Start of DATA TO EXAMINE

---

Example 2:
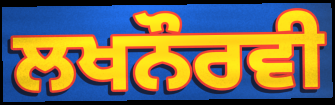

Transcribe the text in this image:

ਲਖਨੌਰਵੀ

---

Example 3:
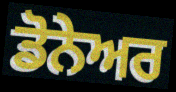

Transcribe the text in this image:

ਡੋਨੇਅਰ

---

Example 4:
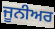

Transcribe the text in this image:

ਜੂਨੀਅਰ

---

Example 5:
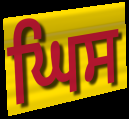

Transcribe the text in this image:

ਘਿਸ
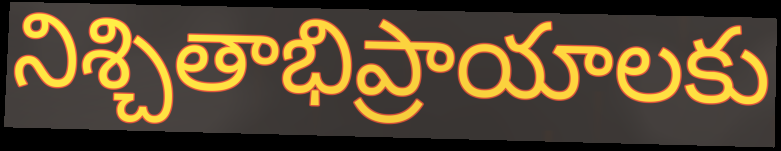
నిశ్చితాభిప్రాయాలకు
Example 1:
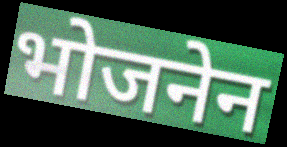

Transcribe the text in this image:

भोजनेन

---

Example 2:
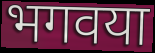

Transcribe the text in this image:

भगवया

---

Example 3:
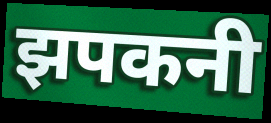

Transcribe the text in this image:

End of DATA TO EXAMINE

_ASSIGNED TASK_
An exact repetition of all the records above is required, excluding the pictures.

_ANSWER TO THE PROBLEM_
---

Example 2:

Transcribe the text in this image:

ਲਖਨੌਰਵੀ

---

Example 3:

Transcribe the text in this image:

ਡੋਨੇਅਰ

---

Example 4:

Transcribe the text in this image:

ਜੂਨੀਅਰ

---

Example 5:

Transcribe the text in this image:

ਘਿਸ
నిశ్చితాభిప్రాయాలకు
Example 1:

Transcribe the text in this image:

भोजनेन

---

Example 2:

Transcribe the text in this image:

भगवया

---

Example 3:

Transcribe the text in this image:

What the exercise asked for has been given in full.